Schwierige Immobilienfinanzierung
Andrea Enria warnte vor Verlusten bei Banken in der Immobilienfinanzierung. Zum insolventen Signa-Konzern aus Österreich (zu dem unter anderem die Kaufhauskette Galeria Karstadt Kaufhof gehört) sagte er allgemein, die Bankenaufsicht kontrolliere, ob Kredite richtig bewertet seien. Bei der Immobilienfinanzierung kommt es darauf an, dass die zur Sicherheit hinterlegten Gebäude auch wirklich die nötigen Erträge erwirtschaften und ihr Verkaufswert erhalten bleibt. Wenn Schuldner Probleme bekommen, müssen Banken Sicherheiten für ausgeliehenes Geld abschreiben oder Rückstellungen bilden.

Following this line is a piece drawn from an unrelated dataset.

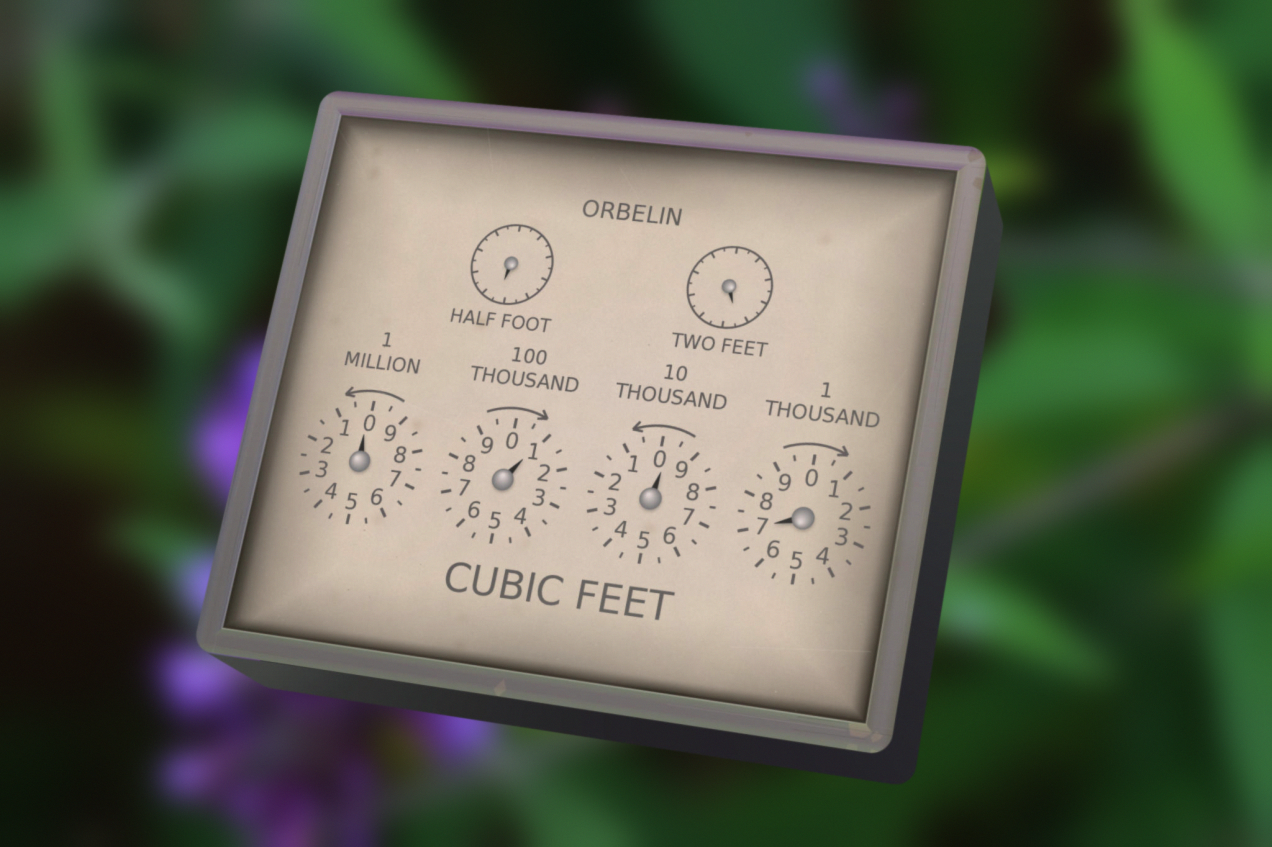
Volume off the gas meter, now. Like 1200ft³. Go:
9700ft³
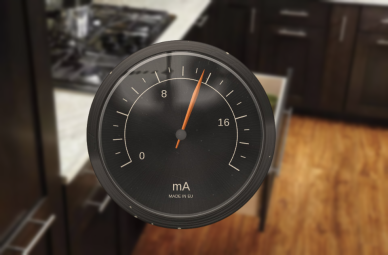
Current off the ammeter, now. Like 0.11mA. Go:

Enria sagte, bei einem großen Immobilienkonzern könne die Aufsicht vergleichen: Wie bewerten Banken in verschiedenen Ländern die Branche und den konkreten Schuldner? Mitunter würden verschiedene Banken auch dieselbe Immobilie finanzieren und verschieden bewerten. Enria deutete an, dass die Aufsicht bei einigen Banken auf vorsichtigere Bewertung gedrungen habe. Die Vorstellung, dass das zum Versiegen der Finanzierung für Signa geführt haben könnte, nannte Enria "bizarr".
Jede Menge Auflagen
In 103 der beaufsichtigten 109 europäischen Bankkonzernen griff die Aufsicht dieses Jahr zu Zwangsmaßnahmen und Auflagen. Banken wurde verordnet, in bestimmten Fristen Mängel zu beseitigen. Der amtliche Bericht zeigt, dass je ein Viertel der betroffenen Institute wegen mangelhaftem Management und überbordendem Kreditrisiko belangt wurden. Jedes zehnte Institut hat Probleme, im Krisenfall flüssig zu bleiben. Bei drei Bankkonzernen waren gar drastische Maßnahmen nötig, um die Liquidität sicherzustellen.

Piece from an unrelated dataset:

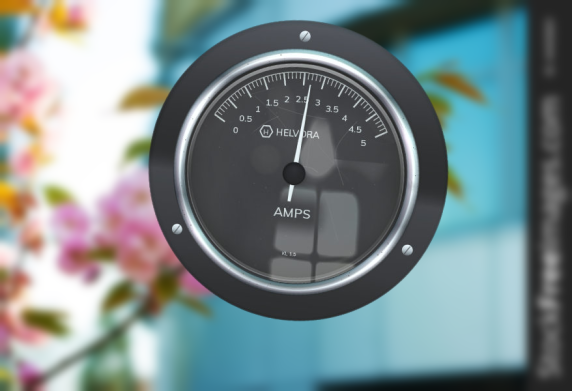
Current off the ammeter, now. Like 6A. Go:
2.7A
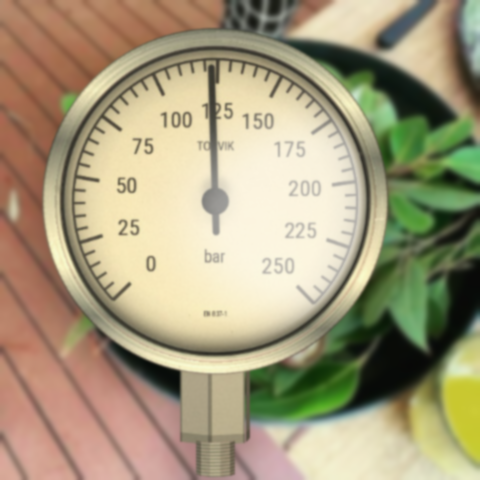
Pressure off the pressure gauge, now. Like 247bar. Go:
122.5bar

Mit besonderer Sorge betrachten Europas Bankenaufseher wacklige Computersysteme. Es sei nicht gestattet, dass Banken zu viel an Dienstleister auslagern und die technischen Abläufe nicht selbst kontrollierten. Für kommendes Jahr ist ein Stresstest der Computersysteme geplant.